Did I just hear you groan? Yes! Green vegetables are an amazing source of nutrients that our body needs for cell health. Foods rich in folate such as spinach and broccoli help the body make serotonin. “In one meta-analysis, researchers found that individuals with depression consume less folate and have lower blood levels of the vitamin compared to those without depression.”1 Low folate intake has also been linked to poor memory and tiredness. Try adding spinach to your usual green salad, throw it into a soup, or even with your pasta sauce. The flavor is light and easy to camouflage, while the benefits are well worth it!

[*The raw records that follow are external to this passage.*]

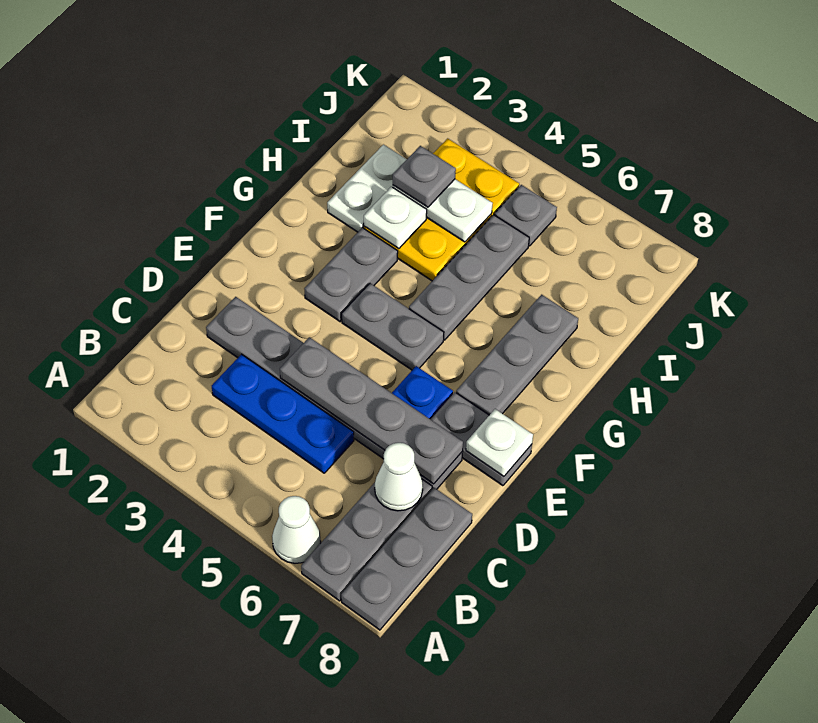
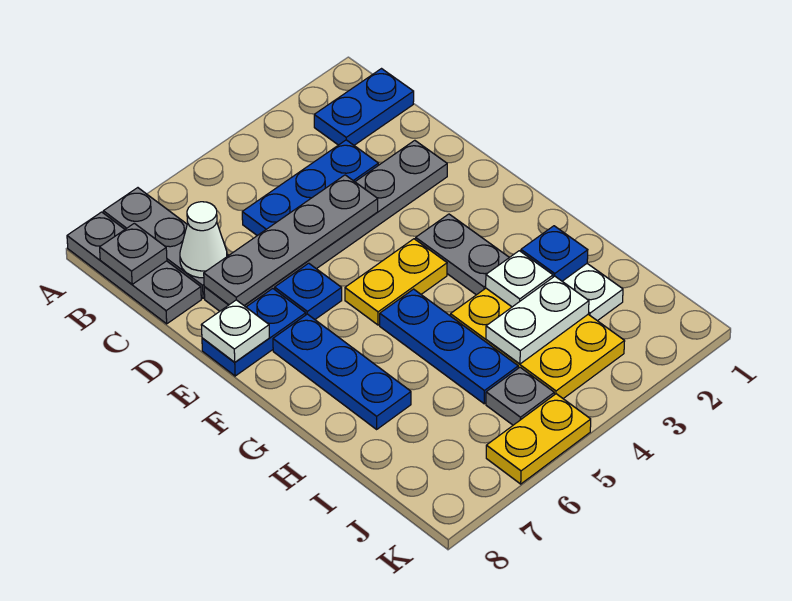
white 1x1 cone [272,496,321,563] -> none
none -> blue 1x2 plate [314,69,414,145]
grey 1x2 plate [431,392,532,486] -> blue 1x2 plate [202,289,306,376]
grey 1x2 plate [342,283,444,370] -> yellow 1x2 plate [345,239,447,325]
grey 1x3 plate [456,295,578,415] -> blue 1x3 plate [273,314,411,429]
grey 1x3 plate [409,215,529,340] -> blue 1x3 plate [380,289,518,404]
none -> blue 1x1 plate [521,226,588,281]
grey 1x1 plate [393,146,456,207] -> grey 1x1 plate moved to [100,223,167,284]
none -> yellow 1x2 plate [486,394,591,484]

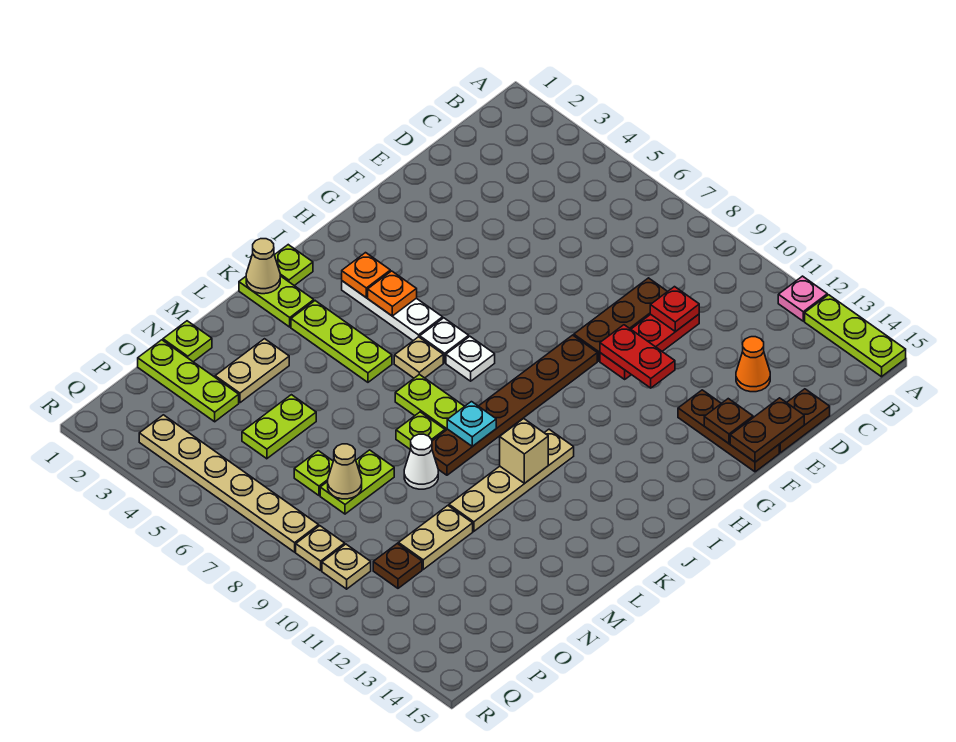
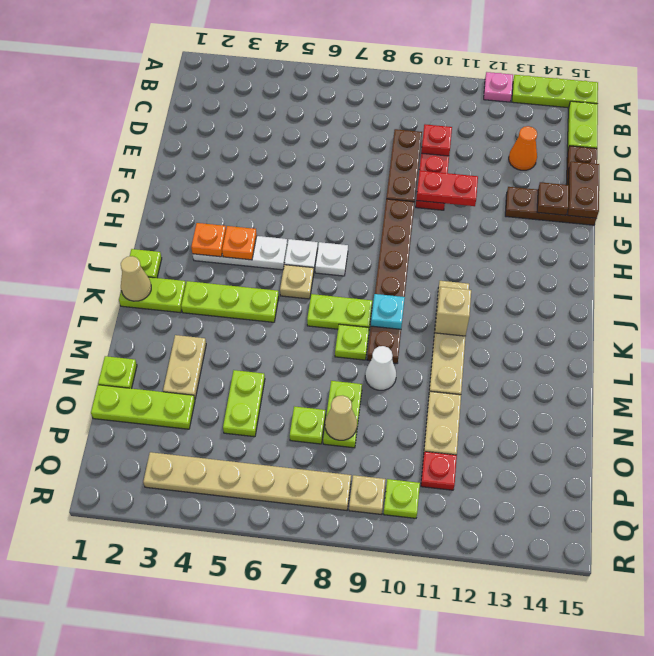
none -> lime 1x2 plate [567,101,598,151]
brown 1x1 plate [373,544,422,588] -> red 1x1 plate [421,452,457,490]
tan 1x1 plate [322,544,371,589] -> lime 1x1 plate [384,479,420,518]

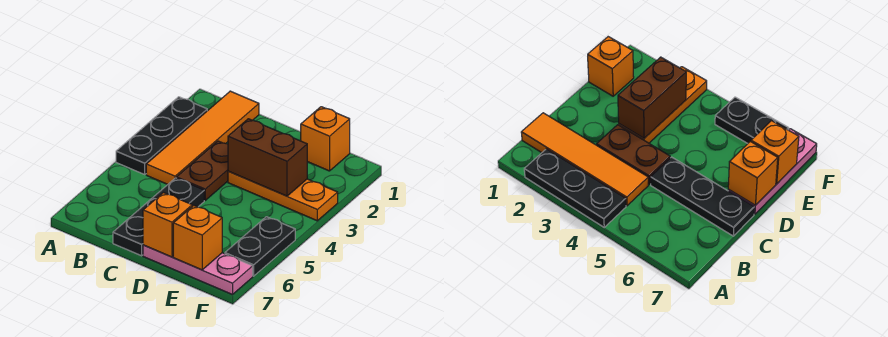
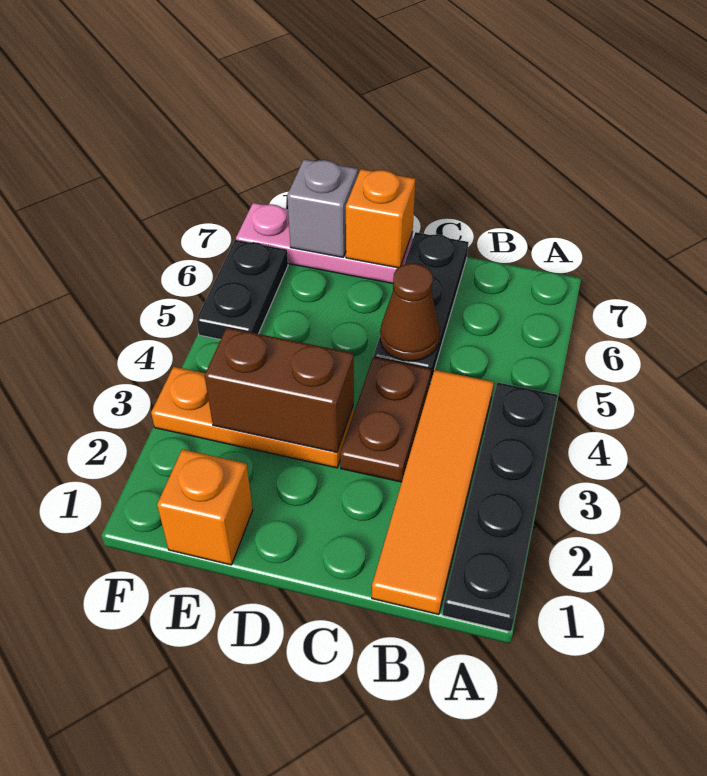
black 1x3 plate [116,97,207,174] -> black 1x4 plate [442,382,558,632]
none -> brown 1x1 cone [380,263,440,361]
orange 1x1 brick [173,205,222,270] -> grey 1x1 brick [287,159,358,257]

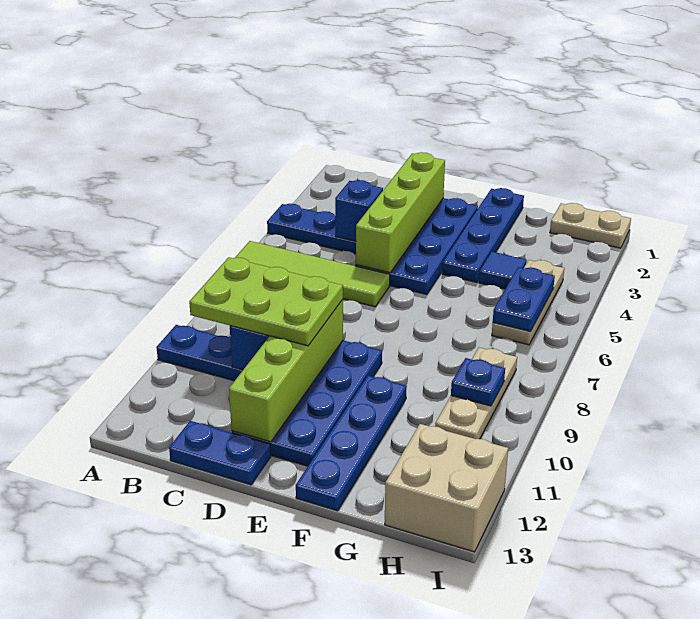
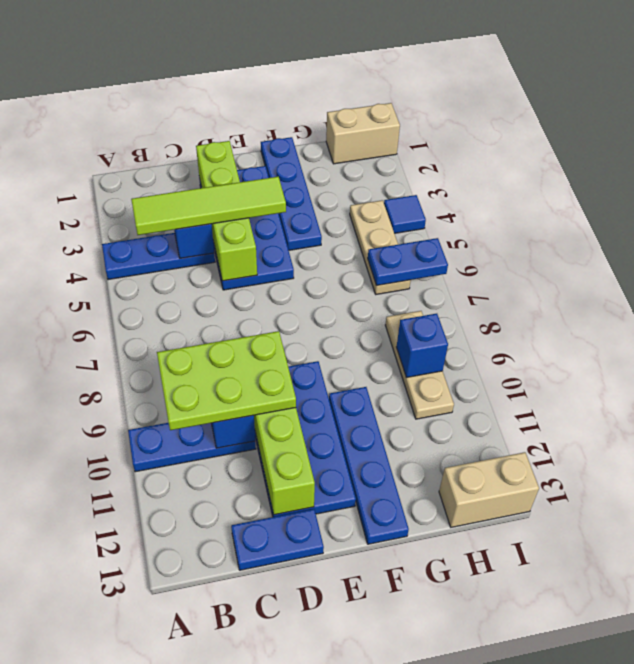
lime 1x4 tile [235,241,390,307] -> lime 1x4 tile moved to [131,177,286,235]
blue 1x1 tile [479,252,527,289] -> blue 1x1 tile moved to [384,195,426,233]
tan 1x2 plate [550,203,631,248] -> tan 1x2 brick [326,103,400,164]
blue 1x2 plate [493,267,555,332] -> blue 1x2 plate turned to [368,238,448,286]
blue 1x1 plate [451,358,505,406] -> blue 1x1 brick [396,314,448,378]
tan 2x2 brick [385,424,508,552] -> tan 1x2 brick [439,452,539,527]

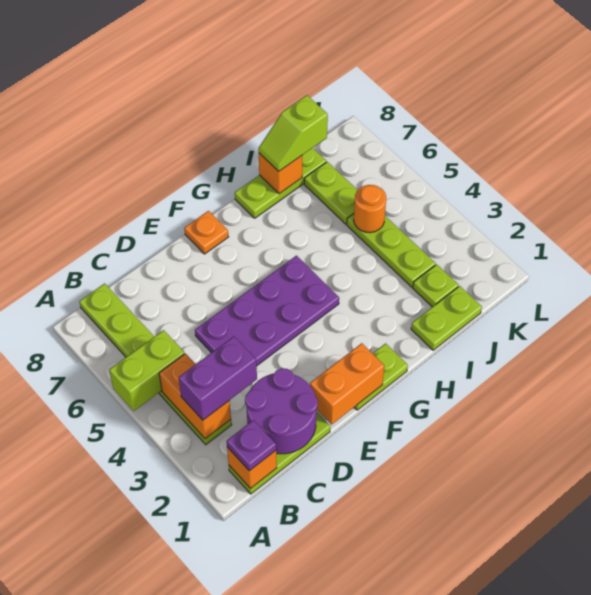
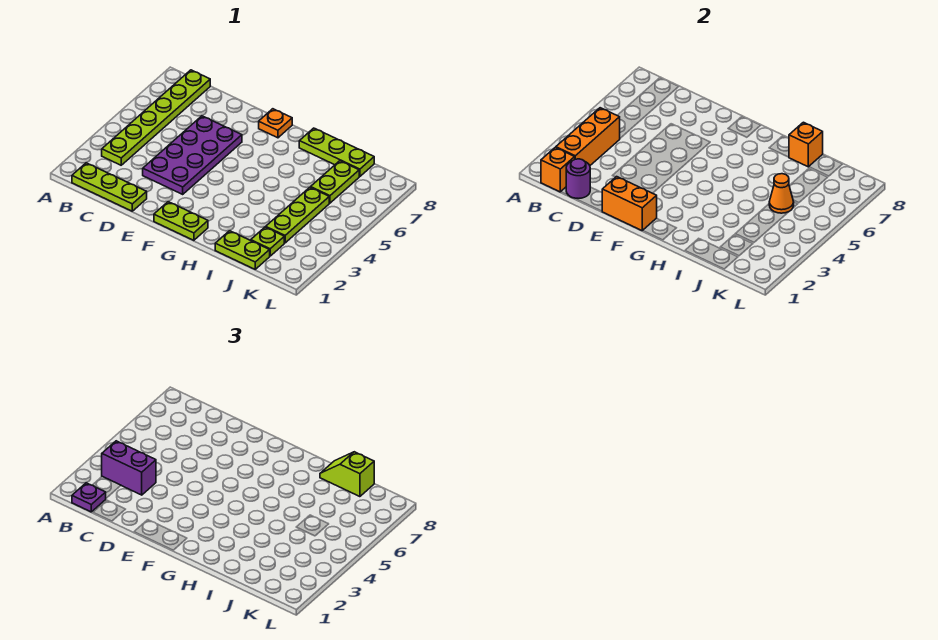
lime 1x2 brick [109,330,185,411] -> none
orange 1x2 brick [159,354,231,439] -> orange 1x3 brick [556,108,620,165]
purple 2x2 round brick [245,368,318,454] -> purple 1x1 round brick [566,159,590,198]
purple 2x4 plate [195,256,339,366] -> purple 2x4 plate turned to [143,116,242,194]
orange 1x1 round brick [354,185,386,233] -> orange 1x1 cone [769,174,794,213]

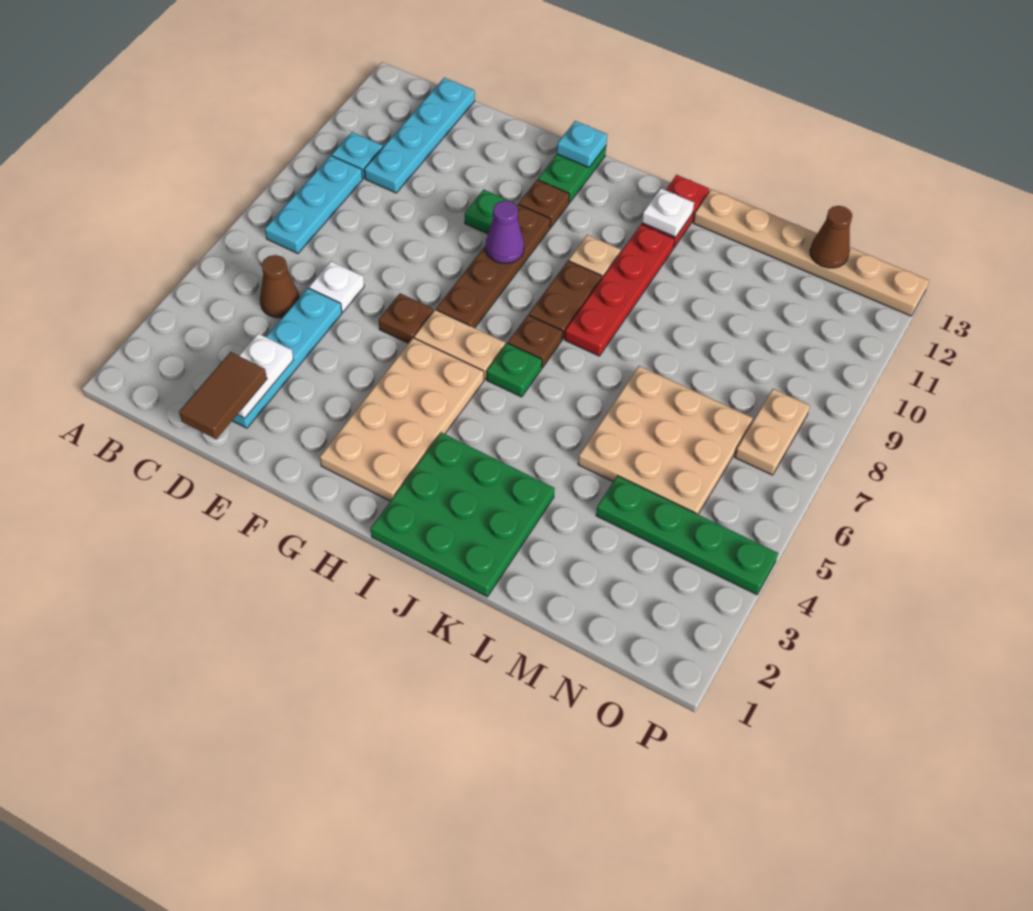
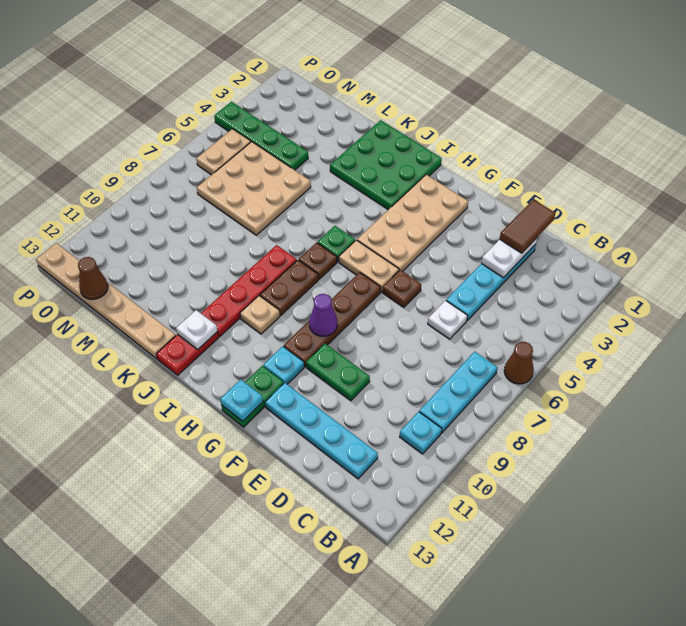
brown 1x1 cone [260,255,300,318] -> brown 1x1 cone moved to [504,342,534,384]
cyan 1x4 plate [364,78,475,193] -> cyan 1x4 plate turned to [265,383,378,479]
green 1x1 plate [465,190,516,234] -> green 1x2 plate [306,344,370,401]
brown 1x1 plate [519,180,570,228] -> cyan 1x1 plate [263,346,304,384]
tan 1x2 plate [735,389,810,475] -> tan 1x2 plate moved to [196,129,251,175]

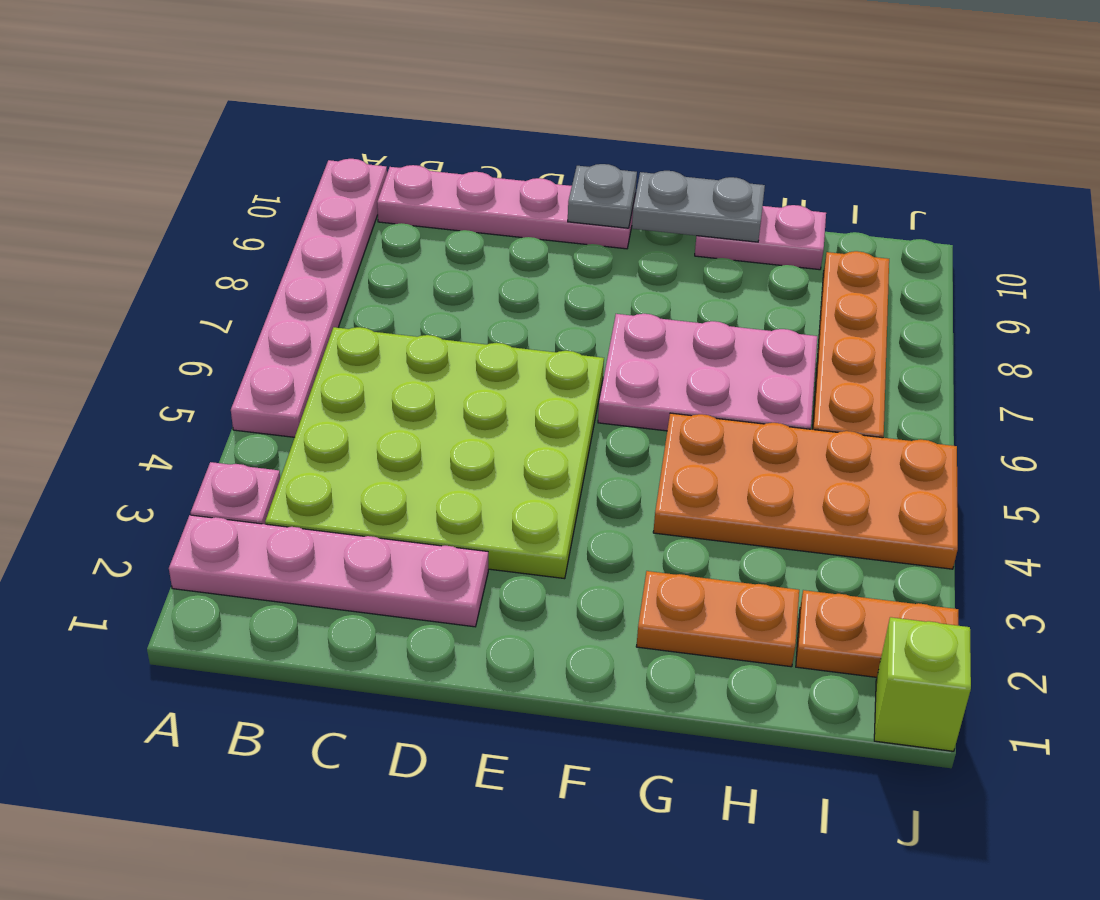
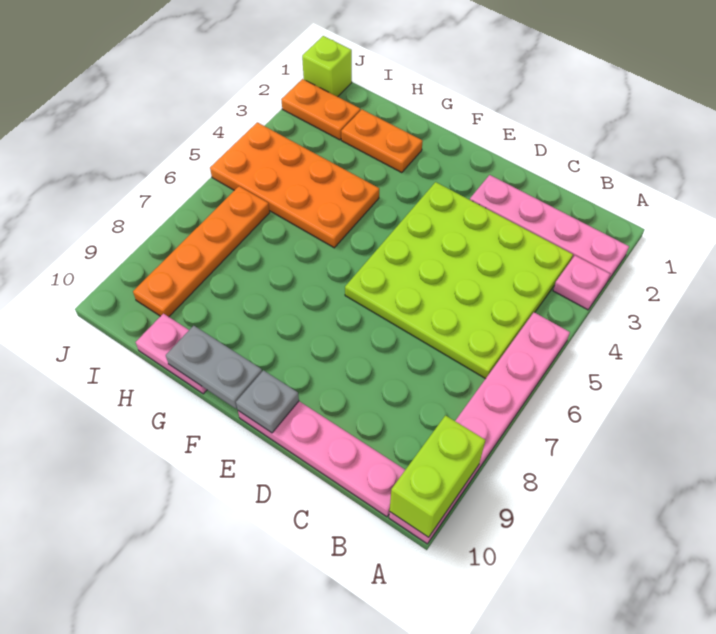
none -> lime 1x2 brick [390,416,485,537]
pink 2x3 plate [598,314,817,431] -> none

It may seem counterintuitive to recommend eating something “fatty” but this is when we refer to healthy fats. Fatty fish such as salmon are loaded with all kinds of mood-boosting nutrients. Omega-3 fatty acids. “Those who consume ample amounts of the omega-3 fat DHA are less prone to depression, aggressiveness and hostility,” according to registered dietitian Elizabeth Somer.”1 Fatty fish is also a good source of vitamin D and should be consumed often, especially in the winter months when the skin has less exposure to the sun and therefore is unable to make enough vitamin D. “Vitamin D deficiency has also been associated with low moods and poor cognitive performance in older adults.”1
Putting mood-boosting food into practice
Try adding baked salmon, brown rice, and a spinach salad to your weekly dinner rotation. If you enjoy these things, try adding them biweekly or even daily, and take note of whether or not you feel your mood is affected for the better!